What Happens To Code From Failed Projects? - nreece
http://ask.slashdot.org/article.pl?sid=08%2F12%2F06%2F1431227&from=rss
======
DarkShikari
It's always good to keep old code around. You never know when it'll be useful.

A while back (~2006-07) some developers wrote an H.264 encoder and submitted
it to the ffmpeg project (code can be found at
<http://research.edm.uhasselt.be/h264/>) as a native encoder under LGPL.
However, the code never made it in for many reasons: it was very slow, very
limited, and most importantly it reminded people of the Vorbis catastrophe a
few years back, when ffmpeg added a very basic (and crappy) but functional
Vorbis encoder and people began complaining because it was simply so bad that
it was useless (and thus there was no point in having it at all). Nobody
volunteered to bring the H.264 encoder code up to spec and make it useful, so
it was never accepted.

A few days ago, I went back and read through the code and noticed a rather
interesting idea involving their method of variable-length coding.
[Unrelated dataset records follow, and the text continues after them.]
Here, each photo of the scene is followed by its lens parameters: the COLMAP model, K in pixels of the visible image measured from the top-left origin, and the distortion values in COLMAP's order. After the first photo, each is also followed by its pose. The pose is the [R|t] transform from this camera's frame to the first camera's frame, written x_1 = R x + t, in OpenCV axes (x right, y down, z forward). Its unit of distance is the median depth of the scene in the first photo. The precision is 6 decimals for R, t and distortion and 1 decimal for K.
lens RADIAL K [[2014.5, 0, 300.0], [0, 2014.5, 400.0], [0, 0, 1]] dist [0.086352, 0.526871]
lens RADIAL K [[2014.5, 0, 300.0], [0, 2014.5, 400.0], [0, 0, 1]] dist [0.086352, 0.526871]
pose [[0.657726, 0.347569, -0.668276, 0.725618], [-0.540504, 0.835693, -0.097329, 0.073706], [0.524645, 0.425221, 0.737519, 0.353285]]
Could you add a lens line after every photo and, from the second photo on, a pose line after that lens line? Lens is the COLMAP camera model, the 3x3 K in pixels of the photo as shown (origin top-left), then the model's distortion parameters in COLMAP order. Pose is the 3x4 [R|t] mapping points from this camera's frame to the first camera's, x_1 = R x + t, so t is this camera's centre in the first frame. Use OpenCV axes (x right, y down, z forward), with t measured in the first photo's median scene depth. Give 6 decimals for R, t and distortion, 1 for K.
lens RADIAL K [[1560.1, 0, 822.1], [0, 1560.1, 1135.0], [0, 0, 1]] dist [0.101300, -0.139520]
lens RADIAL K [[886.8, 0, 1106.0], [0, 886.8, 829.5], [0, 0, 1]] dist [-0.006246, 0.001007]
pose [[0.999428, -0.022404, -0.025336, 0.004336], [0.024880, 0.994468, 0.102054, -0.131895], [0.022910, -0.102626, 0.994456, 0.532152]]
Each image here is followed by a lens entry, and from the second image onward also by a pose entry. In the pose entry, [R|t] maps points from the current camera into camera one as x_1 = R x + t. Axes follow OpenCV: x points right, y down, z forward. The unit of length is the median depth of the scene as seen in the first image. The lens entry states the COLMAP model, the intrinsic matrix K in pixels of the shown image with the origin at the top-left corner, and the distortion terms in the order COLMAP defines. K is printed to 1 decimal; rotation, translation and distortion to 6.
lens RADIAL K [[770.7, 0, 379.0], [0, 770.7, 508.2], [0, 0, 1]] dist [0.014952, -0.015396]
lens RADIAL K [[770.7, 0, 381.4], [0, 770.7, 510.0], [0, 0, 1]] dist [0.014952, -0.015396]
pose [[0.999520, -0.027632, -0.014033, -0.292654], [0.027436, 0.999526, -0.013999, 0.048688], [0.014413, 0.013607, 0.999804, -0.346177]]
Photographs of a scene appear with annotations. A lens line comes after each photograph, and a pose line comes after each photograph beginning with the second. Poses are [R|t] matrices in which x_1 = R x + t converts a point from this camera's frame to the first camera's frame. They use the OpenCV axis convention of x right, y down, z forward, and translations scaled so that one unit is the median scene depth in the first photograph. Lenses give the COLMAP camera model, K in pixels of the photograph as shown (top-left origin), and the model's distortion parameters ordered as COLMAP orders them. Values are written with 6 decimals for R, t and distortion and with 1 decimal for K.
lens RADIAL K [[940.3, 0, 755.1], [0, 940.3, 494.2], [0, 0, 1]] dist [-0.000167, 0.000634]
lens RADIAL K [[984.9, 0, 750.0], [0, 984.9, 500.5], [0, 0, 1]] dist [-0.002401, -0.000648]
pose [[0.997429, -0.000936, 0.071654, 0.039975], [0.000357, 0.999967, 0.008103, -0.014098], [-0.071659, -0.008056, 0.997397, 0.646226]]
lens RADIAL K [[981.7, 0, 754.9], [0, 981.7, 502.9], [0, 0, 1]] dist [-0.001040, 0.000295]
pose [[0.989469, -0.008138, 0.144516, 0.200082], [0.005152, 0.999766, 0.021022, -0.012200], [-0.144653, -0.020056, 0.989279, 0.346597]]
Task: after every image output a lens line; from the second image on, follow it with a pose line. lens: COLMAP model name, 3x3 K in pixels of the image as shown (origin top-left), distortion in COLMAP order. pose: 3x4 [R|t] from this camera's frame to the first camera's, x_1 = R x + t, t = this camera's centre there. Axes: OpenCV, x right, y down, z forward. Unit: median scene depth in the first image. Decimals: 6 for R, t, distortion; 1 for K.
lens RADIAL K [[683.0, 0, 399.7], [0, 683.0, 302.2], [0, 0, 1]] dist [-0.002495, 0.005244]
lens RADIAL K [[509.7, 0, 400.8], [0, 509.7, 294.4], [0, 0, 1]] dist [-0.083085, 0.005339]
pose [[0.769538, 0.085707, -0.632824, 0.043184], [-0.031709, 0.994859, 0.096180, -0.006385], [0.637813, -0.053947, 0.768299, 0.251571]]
So I took
it, made it better, and adapted it to fit my project (x264). I'll probably
commit it this week or next.

Good thing the old, "useless" code's still around, isn't it?

(That's actually one of the primary ways I get ideas for optimizations and
improvements: look at other peoples' code and see if they have any good
ideas.)

------
icey
When it became clear that my first startup wasn't going to get off the ground,
I sold the source to one of the contacts I had made when doing my research. My
assumption is that he used it for his own products or something.

The second startup I was working on hit a wall and I ended up keeping the
source code to that one in order to use for future projects.

------
aneesh
From /. comments:

"Doh! It gets patched every second Tuesday of the month."

------
SingAlong
I burn on CDs/DVDs and keep them. These stuff are important as most of the
time I end up customizing snippets for my use. So the next time I need it I
have it!